Aim of the task: The answer must consist of the listing, reproduced exactly.

Input for this task:
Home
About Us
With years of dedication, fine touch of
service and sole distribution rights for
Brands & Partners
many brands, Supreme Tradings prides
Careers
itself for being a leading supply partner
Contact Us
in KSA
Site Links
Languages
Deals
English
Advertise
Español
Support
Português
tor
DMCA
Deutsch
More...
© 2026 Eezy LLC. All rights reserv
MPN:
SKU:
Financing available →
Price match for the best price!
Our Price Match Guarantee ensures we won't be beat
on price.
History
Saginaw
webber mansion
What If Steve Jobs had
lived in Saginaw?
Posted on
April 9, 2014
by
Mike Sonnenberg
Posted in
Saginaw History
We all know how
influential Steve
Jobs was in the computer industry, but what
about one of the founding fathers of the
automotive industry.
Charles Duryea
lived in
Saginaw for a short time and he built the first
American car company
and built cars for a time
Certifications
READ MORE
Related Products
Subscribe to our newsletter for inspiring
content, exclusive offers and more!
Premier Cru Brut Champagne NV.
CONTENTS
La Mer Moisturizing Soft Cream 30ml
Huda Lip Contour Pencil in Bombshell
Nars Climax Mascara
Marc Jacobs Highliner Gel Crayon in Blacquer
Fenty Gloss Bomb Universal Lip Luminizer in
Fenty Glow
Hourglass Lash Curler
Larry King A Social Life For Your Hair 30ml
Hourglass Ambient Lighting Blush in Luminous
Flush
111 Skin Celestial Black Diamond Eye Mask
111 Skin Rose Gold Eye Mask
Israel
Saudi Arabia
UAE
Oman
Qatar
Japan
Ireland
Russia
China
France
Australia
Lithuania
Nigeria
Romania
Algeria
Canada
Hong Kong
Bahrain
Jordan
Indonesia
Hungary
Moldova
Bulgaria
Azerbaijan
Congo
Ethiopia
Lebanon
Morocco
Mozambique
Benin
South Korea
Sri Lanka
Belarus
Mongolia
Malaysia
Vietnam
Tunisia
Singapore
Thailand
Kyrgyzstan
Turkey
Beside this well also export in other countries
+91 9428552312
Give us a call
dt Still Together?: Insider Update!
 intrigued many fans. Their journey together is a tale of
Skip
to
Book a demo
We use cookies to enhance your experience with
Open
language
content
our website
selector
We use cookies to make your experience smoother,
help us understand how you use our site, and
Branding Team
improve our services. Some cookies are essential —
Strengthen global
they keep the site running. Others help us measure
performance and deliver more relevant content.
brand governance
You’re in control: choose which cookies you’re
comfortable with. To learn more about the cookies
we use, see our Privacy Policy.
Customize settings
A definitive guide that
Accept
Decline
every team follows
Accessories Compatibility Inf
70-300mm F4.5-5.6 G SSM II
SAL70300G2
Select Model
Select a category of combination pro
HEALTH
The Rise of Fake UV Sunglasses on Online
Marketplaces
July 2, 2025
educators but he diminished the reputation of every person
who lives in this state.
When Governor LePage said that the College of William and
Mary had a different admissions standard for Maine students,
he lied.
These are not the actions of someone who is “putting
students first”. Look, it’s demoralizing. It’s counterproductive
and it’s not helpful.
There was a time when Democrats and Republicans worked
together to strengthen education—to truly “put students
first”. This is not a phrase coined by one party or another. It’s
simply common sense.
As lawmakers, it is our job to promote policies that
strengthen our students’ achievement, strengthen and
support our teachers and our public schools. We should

Written answer:
Home
About Us
With years of dedication, fine touch of
service and sole distribution rights for
Brands & Partners
many brands, Supreme Tradings prides
Careers
itself for being a leading supply partner
Contact Us
in KSA
Site Links
Languages
Deals
English
Advertise
Español
Support
Português
tor
DMCA
Deutsch
More...
© 2026 Eezy LLC. All rights reserv
MPN:
SKU:
Financing available →
Price match for the best price!
Our Price Match Guarantee ensures we won't be beat
on price.
History
Saginaw
webber mansion
What If Steve Jobs had
lived in Saginaw?
Posted on
April 9, 2014
by
Mike Sonnenberg
Posted in
Saginaw History
We all know how
influential Steve
Jobs was in the computer industry, but what
about one of the founding fathers of the
automotive industry.
Charles Duryea
lived in
Saginaw for a short time and he built the first
American car company
and built cars for a time
Certifications
READ MORE
Related Products
Subscribe to our newsletter for inspiring
content, exclusive offers and more!
Premier Cru Brut Champagne NV.
CONTENTS
La Mer Moisturizing Soft Cream 30ml
Huda Lip Contour Pencil in Bombshell
Nars Climax Mascara
Marc Jacobs Highliner Gel Crayon in Blacquer
Fenty Gloss Bomb Universal Lip Luminizer in
Fenty Glow
Hourglass Lash Curler
Larry King A Social Life For Your Hair 30ml
Hourglass Ambient Lighting Blush in Luminous
Flush
111 Skin Celestial Black Diamond Eye Mask
111 Skin Rose Gold Eye Mask
Israel
Saudi Arabia
UAE
Oman
Qatar
Japan
Ireland
Russia
China
France
Australia
Lithuania
Nigeria
Romania
Algeria
Canada
Hong Kong
Bahrain
Jordan
Indonesia
Hungary
Moldova
Bulgaria
Azerbaijan
Congo
Ethiopia
Lebanon
Morocco
Mozambique
Benin
South Korea
Sri Lanka
Belarus
Mongolia
Malaysia
Vietnam
Tunisia
Singapore
Thailand
Kyrgyzstan
Turkey
Beside this well also export in other countries
+91 9428552312
Give us a call
dt Still Together?: Insider Update!
 intrigued many fans. Their journey together is a tale of
Skip
to
Book a demo
We use cookies to enhance your experience with
Open
language
content
our website
selector
We use cookies to make your experience smoother,
help us understand how you use our site, and
Branding Team
improve our services. Some cookies are essential —
Strengthen global
they keep the site running. Others help us measure
performance and deliver more relevant content.
brand governance
You’re in control: choose which cookies you’re
comfortable with. To learn more about the cookies
we use, see our Privacy Policy.
Customize settings
A definitive guide that
Accept
Decline
every team follows
Accessories Compatibility Inf
70-300mm F4.5-5.6 G SSM II
SAL70300G2
Select Model
Select a category of combination pro
HEALTH
The Rise of Fake UV Sunglasses on Online
Marketplaces
July 2, 2025
educators but he diminished the reputation of every person
who lives in this state.
When Governor LePage said that the College of William and
Mary had a different admissions standard for Maine students,
he lied.
These are not the actions of someone who is “putting
students first”. Look, it’s demoralizing. It’s counterproductive
and it’s not helpful.
There was a time when Democrats and Republicans worked
together to strengthen education—to truly “put students
first”. This is not a phrase coined by one party or another. It’s
simply common sense.
As lawmakers, it is our job to promote policies that
strengthen our students’ achievement, strengthen and
support our teachers and our public schools. We should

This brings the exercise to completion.